La primera vez que lo vi tenía esa vieja camisa cuadrada a punto de romperse, el cabello grasoso y las manos sucias, yo estaba sentada al borde de la cama con ese viejo vestido de lentejuelas verdes, el maquillaje simulaba a las niñas que le roban las pinturas a mamá con la vaga ilusión de parecer grandes y terminan siendo una absurda caricatura.
Así me veía yo a mis quince años, con los zapatos de tacón de aguja, esos que hacían ese ruido molesto al caminar.
Él me vio con ojos lujuriosos y sonrisa lasciva, yo apague los recuerdos y me acerque lentamente, olía a sudor de cinco días.

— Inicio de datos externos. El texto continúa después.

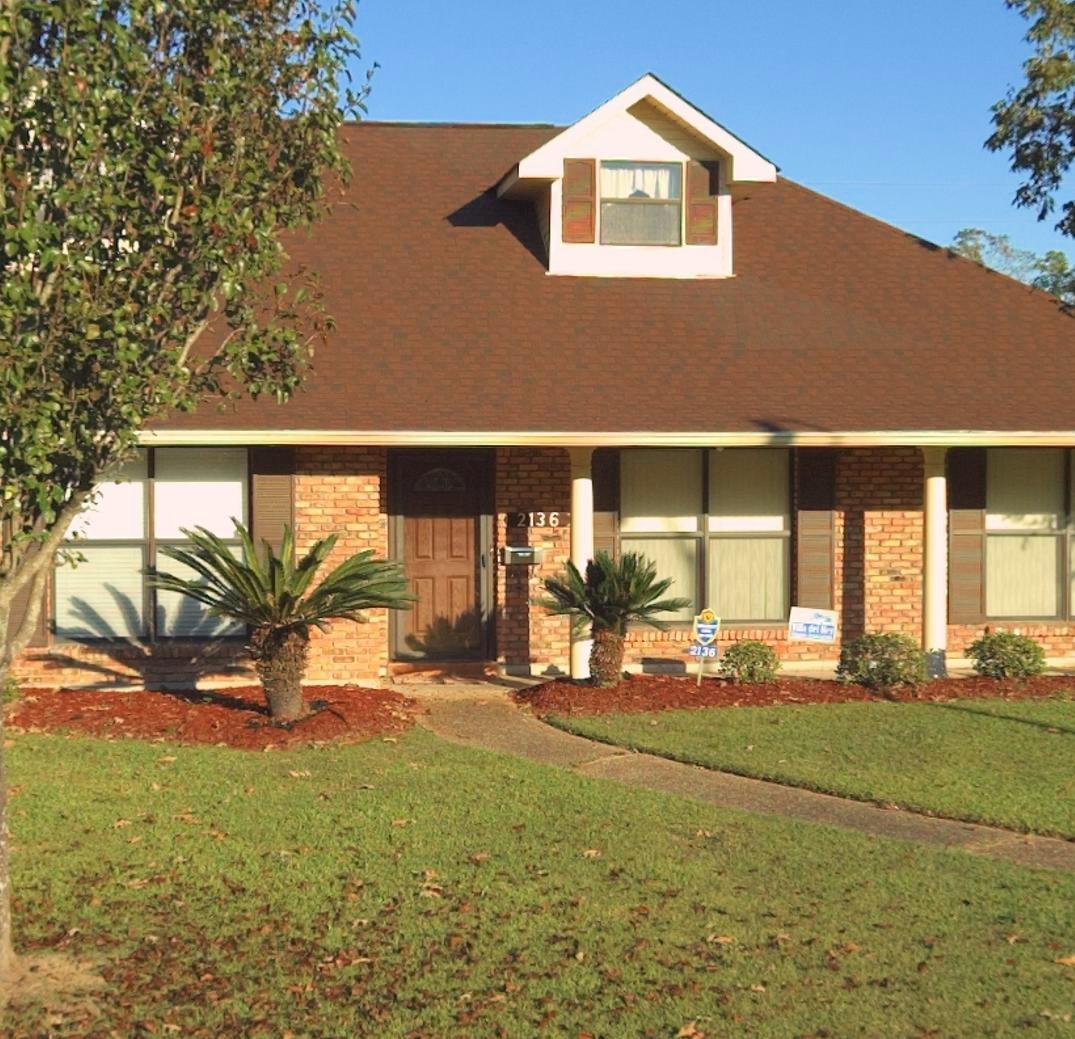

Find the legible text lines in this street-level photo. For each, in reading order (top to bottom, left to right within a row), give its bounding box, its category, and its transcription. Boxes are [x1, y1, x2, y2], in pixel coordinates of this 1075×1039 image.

Sin romanticismos ni titubeos me quito la ropa, empezó a manosearme como perro en celo, yo di un par de gemidos porque van incluidos en el precio. Terminó, están acostumbrados así, no son capaces de hacer algo por calentarte, a mi me importa un carajo, seguro a sus esposas no.
La última vez que lo vi yo ya no era una puta cualquiera, me vio tan lejana, tan inalcanzable que no me habría reconocido aun cuando fue mi cliente más frecuente, él seguía con una vieja camisa a cuadros y oliendo a sudor de cinco días, yo había cambiado el vestido de lentejuelas verde por uno de alta costura, de puta, sí, pero caro; los tacones ya no hacían ese molesto ruido al caminar y cambie el colchón de sabanas sucias por una cama con sábanas de seda. Los gemidos siguen incluidos en el precio, pero ahora son más cotizados, a mi sigue importándome un carajo su eyaculación precoz.